# Hallmark store has stuffed hedgehog toy



## brittbritt (Dec 19, 2013)

We went out of town today and when I went in a Hallmark store they had a stuffed hedgehog plush toy that is holding a heart that says stuck on you. It was in the Valentine section. Just thought some of the hedgie lovers on here may want to see if there local Hallmark has them and get one. I can take a picture if anyone wants to see what it looks like.


----------



## Nancy (Aug 22, 2008)

A picture would be good.
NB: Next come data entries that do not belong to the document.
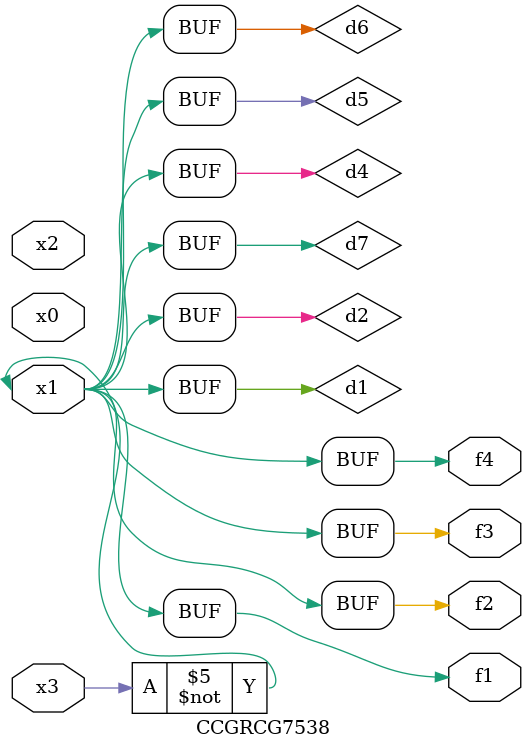
<source format=v>
module CCGRCG7538(
	input x0, x1, x2, x3,
	output f1, f2, f3, f4
);

	wire d1, d2, d3, d4, d5, d6, d7;

	not (d1, x3);
	buf (d2, x1);
	xnor (d3, d1, d2);
	nor (d4, d1);
	buf (d5, d1, d2);
	buf (d6, d4, d5);
	nand (d7, d4);
	assign f1 = d6;
	assign f2 = d7;
	assign f3 = d6;
	assign f4 = d6;
endmodule

</source>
I'm not finding it on their website.


----------



## brittbritt (Dec 19, 2013)

Here's a picture of the stuffed hedgehog toy.


----------



## AngelaH (Jul 24, 2012)

Showing this to my bf with the comment *hint hint


----------



## eoponygirl (Apr 6, 2013)

They call it a porcupine...

http://shop.hallmark.com/valentines...entine-porcupine-stuffed-animal-1VTD1428.html


----------



## fishhead (Nov 18, 2013)

eoponygirl said:


> They call it a porcupine...
> 
> http://shop.hallmark.com/valentines...entine-porcupine-stuffed-animal-1VTD1428.html


They do say it "defies the rules of nature" so perhaps that's why it looks like a completely different species.


----------